PROBLEM
Rewrite every one of the records below, swapping "Person at" for "Subject at" and leaving everything else unchanged.

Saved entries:
--- START ---
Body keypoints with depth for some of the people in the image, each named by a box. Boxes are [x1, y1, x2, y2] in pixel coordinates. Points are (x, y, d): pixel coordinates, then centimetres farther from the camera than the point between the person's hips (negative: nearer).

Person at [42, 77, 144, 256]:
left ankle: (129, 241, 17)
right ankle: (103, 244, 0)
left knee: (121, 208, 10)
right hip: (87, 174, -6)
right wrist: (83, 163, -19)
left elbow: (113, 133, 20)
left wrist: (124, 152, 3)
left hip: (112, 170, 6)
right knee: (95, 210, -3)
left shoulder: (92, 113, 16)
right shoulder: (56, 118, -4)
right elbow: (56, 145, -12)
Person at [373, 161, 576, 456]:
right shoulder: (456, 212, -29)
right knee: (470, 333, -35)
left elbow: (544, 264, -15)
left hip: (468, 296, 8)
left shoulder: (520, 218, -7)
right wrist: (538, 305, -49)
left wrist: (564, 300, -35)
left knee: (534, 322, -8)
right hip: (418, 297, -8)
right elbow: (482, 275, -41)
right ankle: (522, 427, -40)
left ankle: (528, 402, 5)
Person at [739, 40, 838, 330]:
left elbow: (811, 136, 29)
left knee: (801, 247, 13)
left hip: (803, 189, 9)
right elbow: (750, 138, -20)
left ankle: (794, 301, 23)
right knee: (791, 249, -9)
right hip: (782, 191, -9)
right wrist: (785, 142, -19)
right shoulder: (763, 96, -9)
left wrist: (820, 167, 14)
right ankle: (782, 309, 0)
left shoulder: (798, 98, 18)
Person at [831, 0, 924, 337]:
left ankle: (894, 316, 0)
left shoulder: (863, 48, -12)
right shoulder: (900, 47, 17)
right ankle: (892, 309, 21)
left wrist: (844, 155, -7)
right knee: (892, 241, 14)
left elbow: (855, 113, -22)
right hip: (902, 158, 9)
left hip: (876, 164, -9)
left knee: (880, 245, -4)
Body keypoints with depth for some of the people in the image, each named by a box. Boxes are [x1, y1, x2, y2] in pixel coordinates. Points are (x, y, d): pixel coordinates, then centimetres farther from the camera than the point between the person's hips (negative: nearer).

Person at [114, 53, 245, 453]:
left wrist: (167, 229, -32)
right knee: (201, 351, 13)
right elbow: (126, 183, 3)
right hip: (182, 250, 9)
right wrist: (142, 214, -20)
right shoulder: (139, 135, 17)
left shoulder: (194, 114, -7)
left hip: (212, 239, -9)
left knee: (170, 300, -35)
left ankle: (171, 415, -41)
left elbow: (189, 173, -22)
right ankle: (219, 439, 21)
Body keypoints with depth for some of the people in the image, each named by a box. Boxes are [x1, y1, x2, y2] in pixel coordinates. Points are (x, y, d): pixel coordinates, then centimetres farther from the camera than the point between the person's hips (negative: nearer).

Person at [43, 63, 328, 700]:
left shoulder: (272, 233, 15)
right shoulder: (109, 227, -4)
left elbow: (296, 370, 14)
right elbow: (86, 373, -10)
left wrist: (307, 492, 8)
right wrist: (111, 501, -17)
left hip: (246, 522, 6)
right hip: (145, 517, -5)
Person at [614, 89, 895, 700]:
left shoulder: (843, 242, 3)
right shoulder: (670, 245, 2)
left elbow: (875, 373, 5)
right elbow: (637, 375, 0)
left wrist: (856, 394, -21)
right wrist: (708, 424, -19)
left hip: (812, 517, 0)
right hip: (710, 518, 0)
--- END ---
ANSWER TO THE PROBLEM
Body keypoints with depth for some of the people in the image, each named by a box. Boxes are [x1, y1, x2, y2] in pixel coordinates. Points are (x, y, d): pixel coordinates, then centimetres farther from the camera than the point between the person's hips (negative: nearer).

Subject at [42, 77, 144, 256]:
left ankle: (129, 241, 17)
right ankle: (103, 244, 0)
left knee: (121, 208, 10)
right hip: (87, 174, -6)
right wrist: (83, 163, -19)
left elbow: (113, 133, 20)
left wrist: (124, 152, 3)
left hip: (112, 170, 6)
right knee: (95, 210, -3)
left shoulder: (92, 113, 16)
right shoulder: (56, 118, -4)
right elbow: (56, 145, -12)
Subject at [373, 161, 576, 456]:
right shoulder: (456, 212, -29)
right knee: (470, 333, -35)
left elbow: (544, 264, -15)
left hip: (468, 296, 8)
left shoulder: (520, 218, -7)
right wrist: (538, 305, -49)
left wrist: (564, 300, -35)
left knee: (534, 322, -8)
right hip: (418, 297, -8)
right elbow: (482, 275, -41)
right ankle: (522, 427, -40)
left ankle: (528, 402, 5)
Subject at [739, 40, 838, 330]:
left elbow: (811, 136, 29)
left knee: (801, 247, 13)
left hip: (803, 189, 9)
right elbow: (750, 138, -20)
left ankle: (794, 301, 23)
right knee: (791, 249, -9)
right hip: (782, 191, -9)
right wrist: (785, 142, -19)
right shoulder: (763, 96, -9)
left wrist: (820, 167, 14)
right ankle: (782, 309, 0)
left shoulder: (798, 98, 18)
Subject at [831, 0, 924, 337]:
left ankle: (894, 316, 0)
left shoulder: (863, 48, -12)
right shoulder: (900, 47, 17)
right ankle: (892, 309, 21)
left wrist: (844, 155, -7)
right knee: (892, 241, 14)
left elbow: (855, 113, -22)
right hip: (902, 158, 9)
left hip: (876, 164, -9)
left knee: (880, 245, -4)
Body keypoints with depth for some of the people in the image, each named by a box. Boxes are [x1, y1, x2, y2] in pixel coordinates. Points are (x, y, d): pixel coordinates, then centimetres farther from the camera than the point between the person's hips (negative: nearer).

Subject at [114, 53, 245, 453]:
left wrist: (167, 229, -32)
right knee: (201, 351, 13)
right elbow: (126, 183, 3)
right hip: (182, 250, 9)
right wrist: (142, 214, -20)
right shoulder: (139, 135, 17)
left shoulder: (194, 114, -7)
left hip: (212, 239, -9)
left knee: (170, 300, -35)
left ankle: (171, 415, -41)
left elbow: (189, 173, -22)
right ankle: (219, 439, 21)
Body keypoints with depth for some of the people in the image, each named by a box. Boxes are [x1, y1, x2, y2] in pixel coordinates. Points are (x, y, d): pixel coordinates, then centimetres farther from the camera than the point between the person's hips (negative: nearer).

Subject at [43, 63, 328, 700]:
left shoulder: (272, 233, 15)
right shoulder: (109, 227, -4)
left elbow: (296, 370, 14)
right elbow: (86, 373, -10)
left wrist: (307, 492, 8)
right wrist: (111, 501, -17)
left hip: (246, 522, 6)
right hip: (145, 517, -5)
Subject at [614, 89, 895, 700]:
left shoulder: (843, 242, 3)
right shoulder: (670, 245, 2)
left elbow: (875, 373, 5)
right elbow: (637, 375, 0)
left wrist: (856, 394, -21)
right wrist: (708, 424, -19)
left hip: (812, 517, 0)
right hip: (710, 518, 0)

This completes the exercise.